Leest u dat de Centrale Raad eigenlijk zegt dat het al tien jaar staand beleid is dat een afgekocht pensioen bedoeld is als inkomen na de AOW leeftijd?
Zie antwoord vraag 3.
Heeft u kennisgenomen van het feit dat de Sociale Verzekeringsbank (SVB) over deze uitspraak nog steeds de zeer zuinige opmerking op de website heeft staan: «De Centrale Raad van Beroep heeft op 19 december 2014 uitspraak gedaan over het in mindering brengen van een afkoopsom van een pensioen op de AOW-toeslag. Wij bestuderen de uitspraak momenteel. Zodra we een standpunt hebben bepaald, informeren we u via onze website.»?
Ja.
Heeft u kennisgenomen van de volgende passage op de website, waarbij de SVB aankondigt iedereen die niet tijdig bezwaar en/of beroep heeft aangetekend, onmiddellijk af te wijzen? «In de volgende situatie krijgt u van ons een nabetaling: In de volgende situatie krijgt u géén nabetaling: Verzoeken om alsnog terug te komen op onze beslissing wijzen wij af, omdat u niet in bezwaar of (hoger) beroep bent gegaan. Volgens de wet is de beslissing dan definitief geworden.»3
Zie antwoord vraag 5.
Hoeveel kost het om in beroep te gaan (griffierecht en het inhuren van juridisch advies) en staan die kosten werkelijk in verhouding tot de mogelijke opbrengsten?
Het instellen van beroep kost in beginsel geld. De precieze kosten van beroep zullen echter van geval tot geval verschillen. Het griffierecht voor natuurlijke personen met betrekking tot een uitkeringszaak bedraagt bij de rechtbank € 45,– en bij de CRvB € 167,–. Als het beroep gegrond wordt verklaard moet het bestuursorgaan (SVB of UWV) het betaalde griffierecht terugbetalen.

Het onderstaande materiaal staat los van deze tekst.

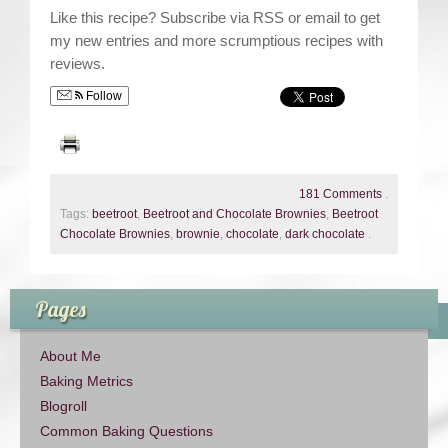
Like this recipe? Subscribe via RSS or email to get
my new entries and more scrumptious recipes with
reviews.
Follow
181 Comments
.
Tags:
beetroot
,
Beetroot and Chocolate Brownies
,
Beetroot
Chocolate Brownies
,
brownie
,
chocolate
,
dark chocolate
.
Pages
About Me
Baking Metrics
Blogroll
Common Baking Questions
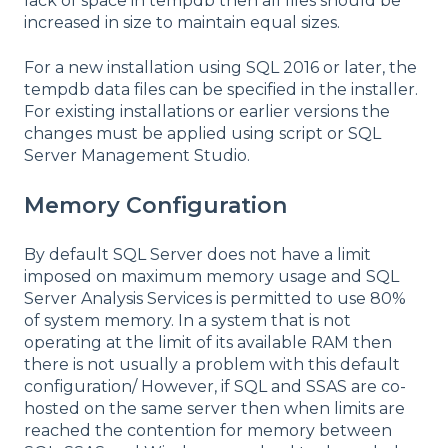
lack of space in tempdb then all files should be
increased in size to maintain equal sizes.
For a new installation using SQL 2016 or later, the
tempdb data files can be specified in the installer.
For existing installations or earlier versions the
changes must be applied using script or SQL
Server Management Studio.
Memory Configuration
By default SQL Server does not have a limit
imposed on maximum memory usage and SQL
Server Analysis Services is permitted to use 80%
of system memory. In a system that is not
operating at the limit of its available RAM then
there is not usually a problem with this default
configuration/ However, if SQL and SSAS are co-
hosted on the same server then when limits are
reached the contention for memory between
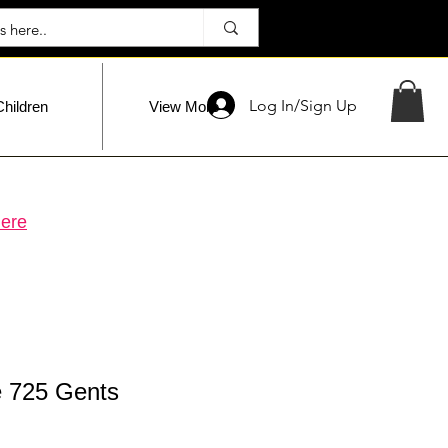
Log In/Sign Up
Children
View More
ere
 725 Gents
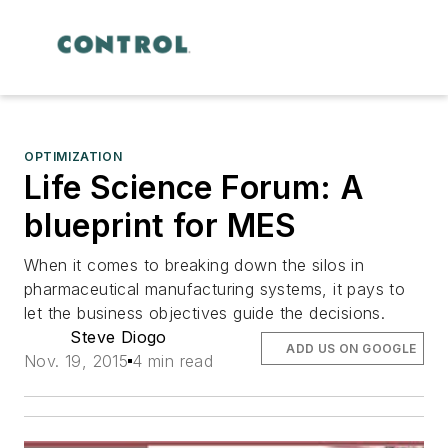
OPTIMIZATION
Life Science Forum: A
blueprint for MES
When it comes to breaking down the silos in
pharmaceutical manufacturing systems, it pays to
let the business objectives guide the decisions.
Steve Diogo
ADD US ON GOOGLE
Nov. 19, 2015
4 min read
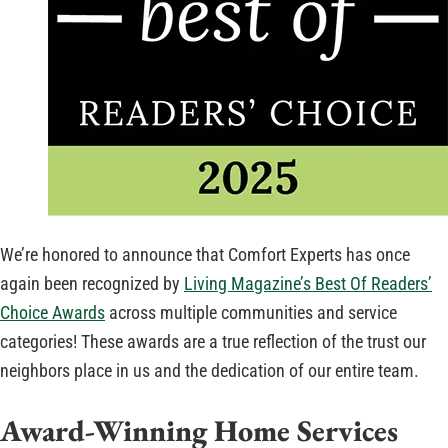
We’re honored to announce that Comfort Experts has once
again been recognized by
Living Magazine’s Best Of Readers’
Choice Awards
across multiple communities and service
categories! These awards are a true reflection of the trust our
neighbors place in us and the dedication of our entire team.
Award-Winning Home Services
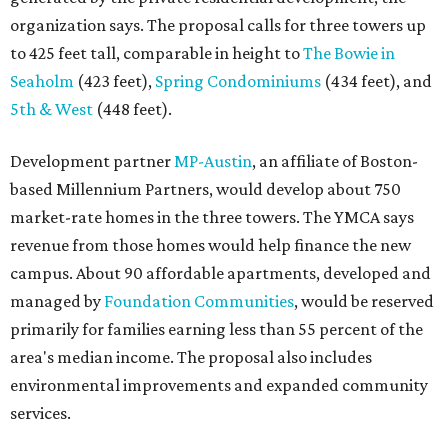
organization says. The proposal calls for three towers up
to 425 feet tall, comparable in height to
The Bowie in
Seaholm
(423 feet),
Spring Condominiums
(434 feet), and
5th & West
(448 feet).
Development partner
MP-Austin
, an affiliate of Boston-
based Millennium Partners, would develop about 750
market-rate homes in the three towers. The YMCA says
revenue from those homes would help finance the new
campus. About 90 affordable apartments, developed and
managed by
Foundation Communities
, would be reserved
primarily for families earning less than 55 percent of the
area's median income. The proposal also includes
environmental improvements and expanded community
services.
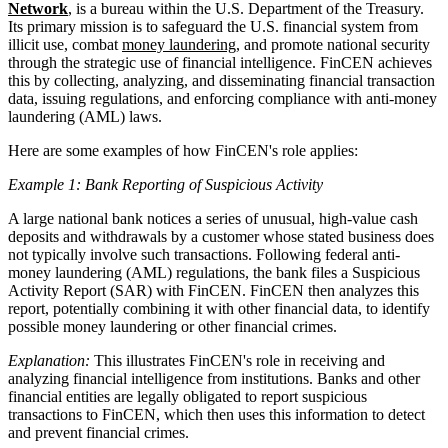
Network
, is a bureau within the U.S. Department of the Treasury.
Its primary mission is to safeguard the U.S. financial system from
illicit use, combat
money laundering
, and promote national security
through the strategic use of financial intelligence. FinCEN achieves
this by collecting, analyzing, and disseminating financial transaction
data, issuing regulations, and enforcing compliance with anti-money
laundering (AML) laws.
Here are some examples of how FinCEN's role applies:
Example 1: Bank Reporting of Suspicious Activity
A large national bank notices a series of unusual, high-value cash
deposits and withdrawals by a customer whose stated business does
not typically involve such transactions. Following federal anti-
money laundering (AML) regulations, the bank files a Suspicious
Activity Report (SAR) with FinCEN. FinCEN then analyzes this
report, potentially combining it with other financial data, to identify
possible money laundering or other financial crimes.
Explanation:
This illustrates FinCEN's role in receiving and
analyzing financial intelligence from institutions. Banks and other
financial entities are legally obligated to report suspicious
transactions to FinCEN, which then uses this information to detect
and prevent financial crimes.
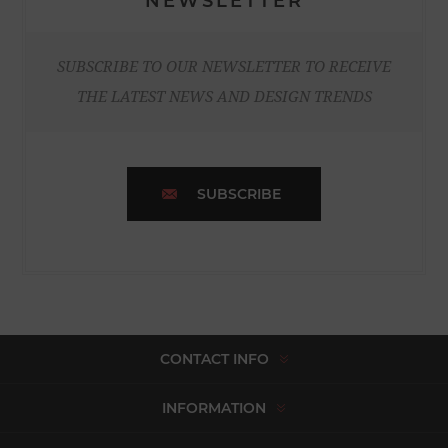
NEWSLETTER
SUBSCRIBE TO OUR NEWSLETTER TO RECEIVE
THE LATEST NEWS AND DESIGN TRENDS
SUBSCRIBE
CONTACT INFO
INFORMATION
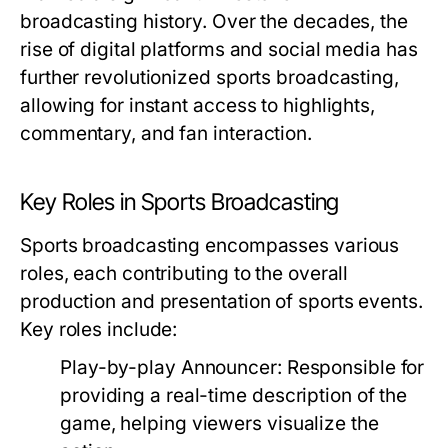
broadcasting history. Over the decades, the
rise of digital platforms and social media has
further revolutionized sports broadcasting,
allowing for instant access to highlights,
commentary, and fan interaction.
Key Roles in Sports Broadcasting
Sports broadcasting encompasses various
roles, each contributing to the overall
production and presentation of sports events.
Key roles include:
Play-by-play Announcer:
Responsible for
providing a real-time description of the
game, helping viewers visualize the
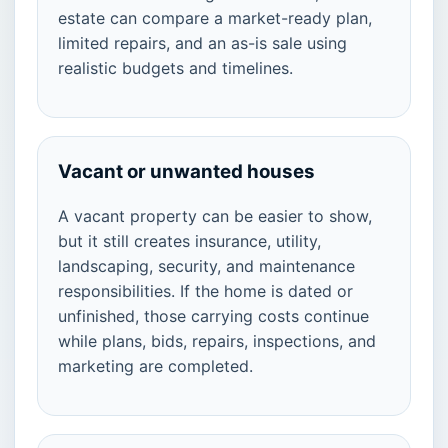
estate can compare a market-ready plan,
limited repairs, and an as-is sale using
realistic budgets and timelines.
Vacant or unwanted houses
A vacant property can be easier to show,
but it still creates insurance, utility,
landscaping, security, and maintenance
responsibilities. If the home is dated or
unfinished, those carrying costs continue
while plans, bids, repairs, inspections, and
marketing are completed.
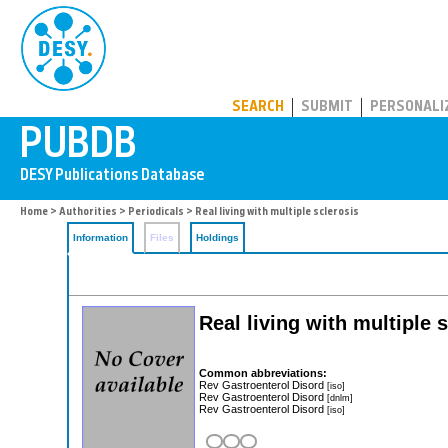
PUBDB
SEARCH
SUBMIT
PERSONALI
Home
>
Authorities
>
Periodicals
> Real living with multiple sclerosis
Information
Files
Holdings
Real living with multiple 
Common abbreviations:
Rev Gastroenterol Disord
[iso]
Rev Gastroenterol Disord
[dnlm]
Rev Gastroenterol Disord
[iso]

In het bestuursrecht is geen verplichte procesvertegenwoordiging. Dit betekent dat men geen advocaat hoeft in te schakelen om in bezwaar en beroep te gaan. Mocht men besluiten om juridisch advies in te winnen bij een advocaat dan dient men rekening te houden met het gegeven dat een advocaat zelf zijn tarieven bepaalt. Overigens geldt ook hier dat als een beroep gegrond wordt verklaard er op grond van het Besluit proceskosten bestuurrecht een proceskostenvergoeding plaatsvindt. Wie een laag inkomen heeft, krijgt mogelijk op grond van gesubsidieerde rechtsbijstand een vergoeding voor de kosten van een advocaat toegevoegd.
Welke klachten zou de regering gehad hebben met overbelasting van de rechtspraak indien meer dan 5.000 mensen in beroep gegaan waren bij de rechtbank?

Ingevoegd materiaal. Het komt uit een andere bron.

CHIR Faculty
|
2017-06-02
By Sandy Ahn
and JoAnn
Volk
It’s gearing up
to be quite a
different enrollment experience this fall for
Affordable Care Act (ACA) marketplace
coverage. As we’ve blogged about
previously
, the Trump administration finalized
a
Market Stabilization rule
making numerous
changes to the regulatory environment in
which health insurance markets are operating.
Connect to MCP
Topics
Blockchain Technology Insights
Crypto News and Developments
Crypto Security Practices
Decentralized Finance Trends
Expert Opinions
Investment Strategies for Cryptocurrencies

Het recht op toegang tot de rechter is een essentieel onderdeel van de democratische rechtsstaat. De Algemene wet bestuursrecht geeft door middel van algemene regels voor bezwaar en (hoger) beroep handen en voeten aan de rechtsbescherming. Dit is een groot goed. Ondanks dat het niet bekend is welke klachten het kabinet zou hebben gehad met betrekking tot overbelasting van de rechtspraak indien 5.000 mensen in beroep zouden zijn gegaan wil ik wel benadrukken dat klachten over overbelasting van de rechtspraak nooit als rechtvaardiging kunnen dienen om afbreuk te doen aan de rechtsbescherming van de burger.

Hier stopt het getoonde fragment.